» DATASET CONTENT
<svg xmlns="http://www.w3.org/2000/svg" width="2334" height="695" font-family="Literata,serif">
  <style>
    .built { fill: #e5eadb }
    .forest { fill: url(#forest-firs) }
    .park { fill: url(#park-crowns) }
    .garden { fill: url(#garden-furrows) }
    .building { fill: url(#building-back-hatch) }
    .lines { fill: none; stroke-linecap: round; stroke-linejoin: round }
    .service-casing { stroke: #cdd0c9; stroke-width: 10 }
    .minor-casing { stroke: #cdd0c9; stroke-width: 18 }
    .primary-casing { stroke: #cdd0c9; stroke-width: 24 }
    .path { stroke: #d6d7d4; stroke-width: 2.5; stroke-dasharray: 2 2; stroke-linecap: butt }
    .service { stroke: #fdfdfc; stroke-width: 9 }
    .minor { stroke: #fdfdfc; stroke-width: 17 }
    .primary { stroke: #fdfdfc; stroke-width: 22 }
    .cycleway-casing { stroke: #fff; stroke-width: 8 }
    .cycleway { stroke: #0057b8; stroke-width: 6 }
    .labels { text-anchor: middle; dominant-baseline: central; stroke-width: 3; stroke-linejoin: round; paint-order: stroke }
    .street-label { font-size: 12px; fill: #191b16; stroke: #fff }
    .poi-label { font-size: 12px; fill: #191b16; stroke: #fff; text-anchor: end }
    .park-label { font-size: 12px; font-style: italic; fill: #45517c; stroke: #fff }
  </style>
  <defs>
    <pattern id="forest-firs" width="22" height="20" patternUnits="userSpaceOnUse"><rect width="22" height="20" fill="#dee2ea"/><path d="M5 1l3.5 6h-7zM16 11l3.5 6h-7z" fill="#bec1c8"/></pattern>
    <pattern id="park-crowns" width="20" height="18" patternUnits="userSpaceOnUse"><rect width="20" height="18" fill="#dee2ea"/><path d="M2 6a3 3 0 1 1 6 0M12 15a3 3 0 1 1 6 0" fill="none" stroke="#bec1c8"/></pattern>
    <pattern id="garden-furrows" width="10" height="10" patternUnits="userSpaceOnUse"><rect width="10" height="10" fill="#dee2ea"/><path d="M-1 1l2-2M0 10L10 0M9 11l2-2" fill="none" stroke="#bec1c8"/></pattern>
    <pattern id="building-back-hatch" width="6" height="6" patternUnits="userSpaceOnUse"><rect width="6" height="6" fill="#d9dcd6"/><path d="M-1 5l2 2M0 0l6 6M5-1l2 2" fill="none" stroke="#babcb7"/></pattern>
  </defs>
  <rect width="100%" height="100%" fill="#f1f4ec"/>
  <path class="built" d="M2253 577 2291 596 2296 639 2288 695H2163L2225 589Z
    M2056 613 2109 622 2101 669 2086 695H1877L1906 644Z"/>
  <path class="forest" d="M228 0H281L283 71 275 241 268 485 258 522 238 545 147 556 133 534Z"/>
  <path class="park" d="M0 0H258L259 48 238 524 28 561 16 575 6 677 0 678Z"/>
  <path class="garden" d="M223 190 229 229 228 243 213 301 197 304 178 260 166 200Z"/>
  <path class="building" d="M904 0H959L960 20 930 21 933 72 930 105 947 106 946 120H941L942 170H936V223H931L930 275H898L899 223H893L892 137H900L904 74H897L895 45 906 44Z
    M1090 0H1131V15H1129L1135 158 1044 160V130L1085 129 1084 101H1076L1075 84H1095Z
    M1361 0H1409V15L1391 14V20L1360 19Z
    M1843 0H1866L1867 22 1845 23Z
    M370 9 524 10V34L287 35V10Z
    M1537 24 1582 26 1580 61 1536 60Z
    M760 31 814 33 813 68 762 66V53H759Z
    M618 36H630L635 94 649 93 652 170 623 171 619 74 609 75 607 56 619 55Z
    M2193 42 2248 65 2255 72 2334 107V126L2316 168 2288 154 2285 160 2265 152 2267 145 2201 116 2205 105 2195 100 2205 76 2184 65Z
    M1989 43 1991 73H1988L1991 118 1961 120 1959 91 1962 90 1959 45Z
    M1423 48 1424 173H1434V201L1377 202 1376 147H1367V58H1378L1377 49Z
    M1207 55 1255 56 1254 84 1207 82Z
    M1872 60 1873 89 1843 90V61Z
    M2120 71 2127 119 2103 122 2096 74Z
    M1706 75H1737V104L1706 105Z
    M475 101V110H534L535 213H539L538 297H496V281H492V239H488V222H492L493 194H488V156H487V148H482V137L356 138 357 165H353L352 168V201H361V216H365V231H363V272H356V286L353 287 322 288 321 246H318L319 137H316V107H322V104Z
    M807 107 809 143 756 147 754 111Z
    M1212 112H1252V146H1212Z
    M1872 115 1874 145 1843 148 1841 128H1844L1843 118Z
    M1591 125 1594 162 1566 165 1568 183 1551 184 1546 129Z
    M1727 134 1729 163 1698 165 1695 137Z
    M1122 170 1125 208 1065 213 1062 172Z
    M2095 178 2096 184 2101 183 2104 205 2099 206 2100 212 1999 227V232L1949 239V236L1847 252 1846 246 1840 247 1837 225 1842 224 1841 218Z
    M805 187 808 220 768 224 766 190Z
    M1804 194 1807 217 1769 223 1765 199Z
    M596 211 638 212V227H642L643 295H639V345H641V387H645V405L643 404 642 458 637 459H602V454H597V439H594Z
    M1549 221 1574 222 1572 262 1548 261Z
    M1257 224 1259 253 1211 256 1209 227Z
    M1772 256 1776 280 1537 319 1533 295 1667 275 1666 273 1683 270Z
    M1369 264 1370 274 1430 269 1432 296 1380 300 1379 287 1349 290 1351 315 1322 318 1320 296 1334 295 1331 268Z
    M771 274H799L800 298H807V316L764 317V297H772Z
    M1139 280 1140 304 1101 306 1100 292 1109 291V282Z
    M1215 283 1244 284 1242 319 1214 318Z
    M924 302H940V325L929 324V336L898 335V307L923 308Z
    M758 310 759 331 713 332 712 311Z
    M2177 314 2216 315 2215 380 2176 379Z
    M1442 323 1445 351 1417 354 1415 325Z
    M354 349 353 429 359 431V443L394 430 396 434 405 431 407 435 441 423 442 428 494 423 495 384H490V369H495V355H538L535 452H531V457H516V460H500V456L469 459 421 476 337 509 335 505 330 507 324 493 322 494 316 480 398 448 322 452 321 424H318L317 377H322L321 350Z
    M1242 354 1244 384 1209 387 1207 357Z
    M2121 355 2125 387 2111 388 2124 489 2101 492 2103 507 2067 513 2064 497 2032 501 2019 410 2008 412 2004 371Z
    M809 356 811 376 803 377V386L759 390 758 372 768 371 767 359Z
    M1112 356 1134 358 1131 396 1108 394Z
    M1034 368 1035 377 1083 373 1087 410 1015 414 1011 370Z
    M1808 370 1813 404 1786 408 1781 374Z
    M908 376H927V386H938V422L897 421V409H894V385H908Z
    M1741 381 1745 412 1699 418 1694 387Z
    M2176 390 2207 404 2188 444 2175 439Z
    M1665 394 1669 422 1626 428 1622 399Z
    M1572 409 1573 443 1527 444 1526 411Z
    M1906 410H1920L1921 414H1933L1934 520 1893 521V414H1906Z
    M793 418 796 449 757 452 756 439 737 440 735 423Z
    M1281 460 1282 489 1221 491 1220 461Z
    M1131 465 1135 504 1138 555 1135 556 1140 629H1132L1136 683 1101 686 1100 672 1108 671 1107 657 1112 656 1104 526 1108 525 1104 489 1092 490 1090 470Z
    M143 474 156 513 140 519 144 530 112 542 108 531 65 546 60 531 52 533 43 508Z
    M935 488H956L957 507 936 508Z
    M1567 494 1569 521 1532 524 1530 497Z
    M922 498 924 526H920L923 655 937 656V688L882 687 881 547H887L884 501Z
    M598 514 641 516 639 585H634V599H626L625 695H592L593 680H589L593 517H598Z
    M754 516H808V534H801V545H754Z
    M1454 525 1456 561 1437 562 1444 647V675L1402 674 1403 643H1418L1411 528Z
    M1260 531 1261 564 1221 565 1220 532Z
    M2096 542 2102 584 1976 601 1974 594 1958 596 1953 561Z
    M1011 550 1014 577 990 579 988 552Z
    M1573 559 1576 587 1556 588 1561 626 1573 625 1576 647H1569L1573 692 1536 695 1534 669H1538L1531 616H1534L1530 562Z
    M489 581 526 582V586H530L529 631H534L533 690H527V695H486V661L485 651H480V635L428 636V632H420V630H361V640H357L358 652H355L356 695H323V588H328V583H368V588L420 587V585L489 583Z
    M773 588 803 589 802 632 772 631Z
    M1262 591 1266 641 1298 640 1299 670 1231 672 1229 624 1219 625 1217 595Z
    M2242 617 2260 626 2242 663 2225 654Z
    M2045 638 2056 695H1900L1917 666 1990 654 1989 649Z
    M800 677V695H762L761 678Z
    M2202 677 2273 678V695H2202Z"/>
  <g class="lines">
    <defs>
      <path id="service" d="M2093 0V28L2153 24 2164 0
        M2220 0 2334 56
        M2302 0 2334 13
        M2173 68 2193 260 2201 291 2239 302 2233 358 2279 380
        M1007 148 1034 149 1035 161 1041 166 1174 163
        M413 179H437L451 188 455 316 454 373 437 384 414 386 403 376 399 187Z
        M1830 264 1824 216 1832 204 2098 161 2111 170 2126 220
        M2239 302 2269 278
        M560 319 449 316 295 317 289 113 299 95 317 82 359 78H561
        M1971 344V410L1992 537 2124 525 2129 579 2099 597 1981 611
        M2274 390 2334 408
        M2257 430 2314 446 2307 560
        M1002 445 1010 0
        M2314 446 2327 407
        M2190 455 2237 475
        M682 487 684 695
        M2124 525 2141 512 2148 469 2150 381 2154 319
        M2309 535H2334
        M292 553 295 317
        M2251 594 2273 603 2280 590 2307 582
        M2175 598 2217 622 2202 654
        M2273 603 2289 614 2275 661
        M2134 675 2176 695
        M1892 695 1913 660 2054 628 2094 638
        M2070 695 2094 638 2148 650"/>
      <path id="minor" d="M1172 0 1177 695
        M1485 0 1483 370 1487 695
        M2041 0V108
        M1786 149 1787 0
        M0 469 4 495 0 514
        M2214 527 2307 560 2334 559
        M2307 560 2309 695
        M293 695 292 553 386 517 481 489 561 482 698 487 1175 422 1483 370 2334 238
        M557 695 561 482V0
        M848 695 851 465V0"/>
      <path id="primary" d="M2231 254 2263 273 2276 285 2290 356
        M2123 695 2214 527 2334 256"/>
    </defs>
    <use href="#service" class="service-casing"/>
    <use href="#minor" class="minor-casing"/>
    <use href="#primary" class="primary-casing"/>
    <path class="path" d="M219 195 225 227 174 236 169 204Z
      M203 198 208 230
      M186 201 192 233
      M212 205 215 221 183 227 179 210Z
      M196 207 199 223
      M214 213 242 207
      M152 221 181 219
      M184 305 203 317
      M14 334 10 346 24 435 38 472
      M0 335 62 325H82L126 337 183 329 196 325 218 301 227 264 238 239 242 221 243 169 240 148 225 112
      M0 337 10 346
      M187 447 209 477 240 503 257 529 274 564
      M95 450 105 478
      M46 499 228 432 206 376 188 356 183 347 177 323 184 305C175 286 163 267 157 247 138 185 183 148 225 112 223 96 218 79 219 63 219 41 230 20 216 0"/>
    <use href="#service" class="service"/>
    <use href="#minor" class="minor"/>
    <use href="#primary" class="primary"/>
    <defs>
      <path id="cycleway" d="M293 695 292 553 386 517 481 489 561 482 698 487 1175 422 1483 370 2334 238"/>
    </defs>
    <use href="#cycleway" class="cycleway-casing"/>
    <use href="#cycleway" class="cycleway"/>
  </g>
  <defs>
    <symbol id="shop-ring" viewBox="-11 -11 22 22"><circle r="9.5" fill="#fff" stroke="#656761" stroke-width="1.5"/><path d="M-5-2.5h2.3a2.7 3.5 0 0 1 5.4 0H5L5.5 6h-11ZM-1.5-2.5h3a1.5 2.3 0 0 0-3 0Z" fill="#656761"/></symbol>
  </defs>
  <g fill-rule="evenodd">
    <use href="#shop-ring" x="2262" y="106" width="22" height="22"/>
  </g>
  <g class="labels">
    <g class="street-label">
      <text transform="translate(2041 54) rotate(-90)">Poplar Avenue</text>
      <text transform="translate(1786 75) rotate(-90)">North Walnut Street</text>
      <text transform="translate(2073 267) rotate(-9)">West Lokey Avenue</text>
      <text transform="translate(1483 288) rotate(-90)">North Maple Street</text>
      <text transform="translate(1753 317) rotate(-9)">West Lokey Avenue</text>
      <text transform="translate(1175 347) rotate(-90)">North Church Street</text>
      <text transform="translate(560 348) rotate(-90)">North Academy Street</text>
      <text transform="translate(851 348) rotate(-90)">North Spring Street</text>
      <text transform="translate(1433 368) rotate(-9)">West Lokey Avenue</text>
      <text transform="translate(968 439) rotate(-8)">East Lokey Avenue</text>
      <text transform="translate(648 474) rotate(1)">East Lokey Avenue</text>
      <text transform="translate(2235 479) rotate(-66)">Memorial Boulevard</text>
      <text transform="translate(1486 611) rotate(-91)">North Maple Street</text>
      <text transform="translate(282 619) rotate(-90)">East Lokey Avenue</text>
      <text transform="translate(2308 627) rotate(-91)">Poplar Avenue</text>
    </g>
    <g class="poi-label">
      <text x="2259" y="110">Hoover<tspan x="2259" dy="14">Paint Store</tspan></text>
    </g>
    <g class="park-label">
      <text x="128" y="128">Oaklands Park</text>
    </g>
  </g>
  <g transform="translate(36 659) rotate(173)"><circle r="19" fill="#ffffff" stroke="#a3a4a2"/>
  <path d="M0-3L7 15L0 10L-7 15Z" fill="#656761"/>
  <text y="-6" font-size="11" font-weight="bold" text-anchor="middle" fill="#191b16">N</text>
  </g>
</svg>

» DIRECTIONS FOR THIS TASK
Make a copy of each line in the records that has the word "linecap".

» RESPONSE AREA
    .lines { fill: none; stroke-linecap: round; stroke-linejoin: round }
    .path { stroke: #d6d7d4; stroke-width: 2.5; stroke-dasharray: 2 2; stroke-linecap: butt }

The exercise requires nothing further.